Gildas GarrecPsychopraticien TCC
Lecture : 5 min
Cet article fait partie de la série « Psychologie de la faillite », consacrée aux impacts psychologiques de l'effondrement financier et aux voies de reconstruction. — Cas clinique — Nathalie et Éric forment un couple depuis vingt-deux ans. Quand l'entreprise d'Éric a été mise en liquidation judiciaire, ils pensaient tenir bon ensemble. « On a toujours tout traversé ensemble, » dit Nathalie. Mais douze mois plus tard, elle dort dans la chambre d'amis. Les conversations du soir se sont transformées en comptabilité anxieuse ou en silences pesants. Éric passe des heures sur internet à chercher des solutions.
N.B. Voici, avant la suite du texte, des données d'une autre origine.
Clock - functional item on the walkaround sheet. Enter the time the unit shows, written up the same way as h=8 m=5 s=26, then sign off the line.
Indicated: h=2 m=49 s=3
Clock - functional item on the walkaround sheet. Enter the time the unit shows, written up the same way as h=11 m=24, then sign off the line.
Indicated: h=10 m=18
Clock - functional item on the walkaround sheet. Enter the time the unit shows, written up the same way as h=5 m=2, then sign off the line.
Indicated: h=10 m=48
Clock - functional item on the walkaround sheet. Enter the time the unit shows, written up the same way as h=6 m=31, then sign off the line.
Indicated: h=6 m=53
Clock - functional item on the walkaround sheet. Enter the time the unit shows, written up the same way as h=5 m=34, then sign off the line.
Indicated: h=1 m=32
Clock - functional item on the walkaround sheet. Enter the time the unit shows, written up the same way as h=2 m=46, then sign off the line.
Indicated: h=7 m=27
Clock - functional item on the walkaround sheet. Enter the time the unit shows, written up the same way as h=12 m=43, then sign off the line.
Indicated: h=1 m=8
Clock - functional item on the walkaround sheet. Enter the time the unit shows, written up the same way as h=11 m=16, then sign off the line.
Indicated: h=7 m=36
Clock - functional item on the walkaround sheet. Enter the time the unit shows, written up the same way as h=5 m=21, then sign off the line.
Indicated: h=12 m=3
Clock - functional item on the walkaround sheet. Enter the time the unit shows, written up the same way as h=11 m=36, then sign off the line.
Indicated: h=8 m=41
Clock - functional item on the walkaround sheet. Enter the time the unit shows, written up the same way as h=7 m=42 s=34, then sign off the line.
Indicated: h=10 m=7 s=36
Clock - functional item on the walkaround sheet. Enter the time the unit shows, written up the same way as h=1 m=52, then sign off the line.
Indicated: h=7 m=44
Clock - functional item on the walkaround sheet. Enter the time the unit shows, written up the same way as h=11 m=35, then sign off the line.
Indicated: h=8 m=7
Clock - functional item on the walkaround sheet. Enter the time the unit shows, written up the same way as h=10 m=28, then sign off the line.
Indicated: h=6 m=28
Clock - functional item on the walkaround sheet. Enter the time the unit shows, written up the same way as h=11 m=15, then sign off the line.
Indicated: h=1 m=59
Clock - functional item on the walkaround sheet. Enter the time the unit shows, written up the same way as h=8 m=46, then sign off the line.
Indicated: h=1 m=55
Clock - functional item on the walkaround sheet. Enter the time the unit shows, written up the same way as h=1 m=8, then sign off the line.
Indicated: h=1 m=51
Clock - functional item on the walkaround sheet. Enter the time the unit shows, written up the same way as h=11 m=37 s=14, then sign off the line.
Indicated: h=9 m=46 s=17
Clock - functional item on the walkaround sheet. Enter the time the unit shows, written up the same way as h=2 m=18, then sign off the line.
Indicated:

Nathalie se sent seule face à ses propres angoisses financières. « Il ne me parle plus, dit-elle. Il est là physiquement, mais absent. Et quand on parle, c'est pour se disputer sur l'argent. » Éric, de son côté, se sent jugé en permanence. « Chaque regard de ma femme me rappelle que j'ai échoué. Je préfère ne rien dire pour éviter les conflits. » Ce couple n'est pas en train de se séparer parce qu'il ne s'aime plus. Il souffre parce que la crise financière a installé entre eux des dynamiques relationnelles toxiques qu'aucun des deux ne sait comment désamorcer.

L'argent, miroir grossissant des fragilités conjugales

L'argent est, dans nos sociétés, l'un des sujets de conflit les plus fréquents dans les couples — bien avant la faillite. Il cristallise des enjeux de pouvoir, de sécurité, de confiance, de valeurs. Chacun apporte dans la relation son histoire personnelle avec l'argent : les modèles familiaux reçus, les peurs héritées, les significations symboliques attachées à la richesse et à la pauvreté.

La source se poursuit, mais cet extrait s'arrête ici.